A teoria estrutural de política internacional (WALTZ, 1979) foi complementada pela teoria do balanço ataque-defesa no intuito da predição de guerras particulares e na identificação das condições sob as quais a paz e a cooperação seriam menos improváveis (VAN EVERA, 1999). Porém, a balança ataque-defesa tem sido muito criticada, tanto pela dificuldade na identificação do que seriam armas ofensivas ou defensivas, como pela manipulação pelos Estados do balanço ataque-defesa com finalidades ofensivas (LYNN-JONES, 2004).

É possível entender, que, por outro lado, a teoria internacional se articula ao debate sobre políticas de defesas através do trabalho de John Herz (1951). O dilema de segurança, entendido como a inexorável suspeição sobre o possível comportamento agressivo dos Estados uns com os outros, leva a alocação de recursos na defesa, o que pode induzir a que outros Estados façam o mesmo. Assim a política de defesa de um determinado Estado seria condicionada pela balança de poder, por alocações de recursos equilibradoras, no intuito de aumentar a função defesa. O modelo seria eminentemente reativo, baseado fortemente em considerações exógenas. O paroxismo envolvido conduz a uma contínua corrida por armamentos, o que em última instância promoveria novos e instáveis equilíbrios de poder.

40 Na disciplina das Relações Internacionais, ou mesmo na Ciência Política, estudos sistemáticos sobre política de defesa que envolvam processos de formação, tomada de decisão, implementação e avaliação são raros. No máximo, encontram-se na literatura especializada descrições idiográficas e seqüenciais das PDNs de países e/ou regiões selecionadas (MURRAY & VIOTTI, 1994; HOWORTH & MENON, 1997). As próprias dificuldades práticas para a realização de estudos sobre temas de defesa e segurança nacional, ligadas ao peso do segredo governamental, indicam que não se trata aqui de uma política pública e de um complexo institucional igual a qualquer outro encontrável em regimes democráticos contemporâneos (ZEGART, 1999).

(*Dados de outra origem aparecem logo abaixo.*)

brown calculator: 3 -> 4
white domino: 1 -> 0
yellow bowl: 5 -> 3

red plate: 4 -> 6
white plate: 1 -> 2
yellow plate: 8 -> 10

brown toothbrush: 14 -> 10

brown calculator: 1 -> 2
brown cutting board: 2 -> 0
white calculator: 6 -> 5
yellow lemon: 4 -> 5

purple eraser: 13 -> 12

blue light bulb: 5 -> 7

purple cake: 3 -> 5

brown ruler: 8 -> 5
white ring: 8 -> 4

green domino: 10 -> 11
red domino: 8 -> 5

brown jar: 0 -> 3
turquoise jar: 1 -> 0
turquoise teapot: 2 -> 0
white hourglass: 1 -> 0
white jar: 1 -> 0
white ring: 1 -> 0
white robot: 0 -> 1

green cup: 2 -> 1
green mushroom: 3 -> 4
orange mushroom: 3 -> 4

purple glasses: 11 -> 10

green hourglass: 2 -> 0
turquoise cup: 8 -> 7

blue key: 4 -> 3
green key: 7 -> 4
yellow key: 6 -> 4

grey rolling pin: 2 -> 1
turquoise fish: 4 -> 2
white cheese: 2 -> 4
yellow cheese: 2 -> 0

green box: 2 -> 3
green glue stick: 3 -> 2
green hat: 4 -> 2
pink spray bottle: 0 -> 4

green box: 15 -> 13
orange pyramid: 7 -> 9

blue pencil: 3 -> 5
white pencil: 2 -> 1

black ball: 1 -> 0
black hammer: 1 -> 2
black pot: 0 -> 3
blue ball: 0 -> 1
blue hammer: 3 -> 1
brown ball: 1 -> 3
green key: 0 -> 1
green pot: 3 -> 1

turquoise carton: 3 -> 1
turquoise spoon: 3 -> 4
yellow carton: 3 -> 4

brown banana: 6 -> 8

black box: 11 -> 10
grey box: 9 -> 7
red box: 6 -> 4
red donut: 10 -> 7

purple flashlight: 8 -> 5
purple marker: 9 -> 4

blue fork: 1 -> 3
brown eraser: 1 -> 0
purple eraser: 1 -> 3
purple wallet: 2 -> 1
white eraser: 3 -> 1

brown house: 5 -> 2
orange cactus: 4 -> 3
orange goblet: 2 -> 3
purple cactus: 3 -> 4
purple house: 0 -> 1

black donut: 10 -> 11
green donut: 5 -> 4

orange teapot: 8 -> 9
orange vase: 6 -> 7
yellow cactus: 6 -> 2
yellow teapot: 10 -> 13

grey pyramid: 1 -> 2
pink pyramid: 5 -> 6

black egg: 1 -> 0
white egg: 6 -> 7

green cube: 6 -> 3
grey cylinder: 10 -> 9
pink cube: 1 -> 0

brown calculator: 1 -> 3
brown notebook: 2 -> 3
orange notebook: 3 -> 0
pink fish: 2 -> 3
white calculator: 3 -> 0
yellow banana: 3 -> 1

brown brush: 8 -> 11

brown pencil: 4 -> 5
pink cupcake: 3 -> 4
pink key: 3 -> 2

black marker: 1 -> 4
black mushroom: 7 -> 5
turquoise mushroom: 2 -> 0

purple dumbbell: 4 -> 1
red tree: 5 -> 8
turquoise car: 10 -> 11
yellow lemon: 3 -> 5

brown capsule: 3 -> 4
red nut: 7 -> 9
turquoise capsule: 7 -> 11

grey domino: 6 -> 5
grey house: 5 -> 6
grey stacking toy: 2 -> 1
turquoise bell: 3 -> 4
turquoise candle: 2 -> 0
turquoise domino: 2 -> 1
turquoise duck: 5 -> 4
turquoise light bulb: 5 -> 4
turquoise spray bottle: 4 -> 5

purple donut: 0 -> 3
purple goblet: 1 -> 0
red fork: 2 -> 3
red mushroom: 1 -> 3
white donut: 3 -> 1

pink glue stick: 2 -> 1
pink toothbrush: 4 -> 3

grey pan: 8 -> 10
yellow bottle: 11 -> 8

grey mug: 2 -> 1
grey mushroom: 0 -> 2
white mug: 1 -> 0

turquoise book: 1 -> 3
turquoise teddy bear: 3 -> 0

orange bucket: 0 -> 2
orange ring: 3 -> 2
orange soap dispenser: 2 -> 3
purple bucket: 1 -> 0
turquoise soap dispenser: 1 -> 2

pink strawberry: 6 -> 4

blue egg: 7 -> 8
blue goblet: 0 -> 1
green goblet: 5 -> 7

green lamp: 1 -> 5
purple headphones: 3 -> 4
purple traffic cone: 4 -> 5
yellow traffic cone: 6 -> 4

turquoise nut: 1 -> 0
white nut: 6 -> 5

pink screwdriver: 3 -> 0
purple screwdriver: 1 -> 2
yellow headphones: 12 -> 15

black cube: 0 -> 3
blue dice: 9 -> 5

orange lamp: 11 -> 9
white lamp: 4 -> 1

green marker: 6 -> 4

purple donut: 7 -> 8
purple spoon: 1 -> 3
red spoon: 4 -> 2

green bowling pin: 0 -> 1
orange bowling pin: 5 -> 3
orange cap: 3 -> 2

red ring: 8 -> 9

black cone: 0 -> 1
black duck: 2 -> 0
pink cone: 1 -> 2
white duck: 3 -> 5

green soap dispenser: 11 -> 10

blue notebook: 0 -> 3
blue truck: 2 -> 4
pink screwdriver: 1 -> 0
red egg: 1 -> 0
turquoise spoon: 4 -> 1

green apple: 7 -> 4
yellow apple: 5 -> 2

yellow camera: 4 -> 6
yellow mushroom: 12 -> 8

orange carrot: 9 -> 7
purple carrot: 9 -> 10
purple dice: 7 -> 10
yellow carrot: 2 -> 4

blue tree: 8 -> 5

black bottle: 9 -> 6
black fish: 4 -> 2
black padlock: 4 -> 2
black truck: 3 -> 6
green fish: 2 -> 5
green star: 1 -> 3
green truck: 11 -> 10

No plano regional, o debate sobre defesa encontra importante desenvolvimento com a criação da Política de Defesa e Segurança Européia - PESD, a partir das Tarefas de Petersberg e da articulação da União Européia à União da Europa Ocidental (HOWORTH & MENON, 1997). Parte importante dos trabalhos alia o debate sobre defesa européia às relações transatlânticas e o papel da organização do Tratado do Atlântico Norte (ELIASSEN, 1998; HOWORTH e KEELER, 2003). Porém, as mesmas dificuldades podem ser encontradas - tendência à descrição de negociações políticas, capacidades militares ou de operações de paz européias, com a utilização de paradigmas teóricos freqüentemente encontrados em ambientes domésticos.

Portanto o debate sobre regiões, tanto no aspecto da segurança ou mesmo em defesa, encontra-se, freqüentemente, reduzido ao estudo de fenômenos sem um arcabouço conceitual próprio.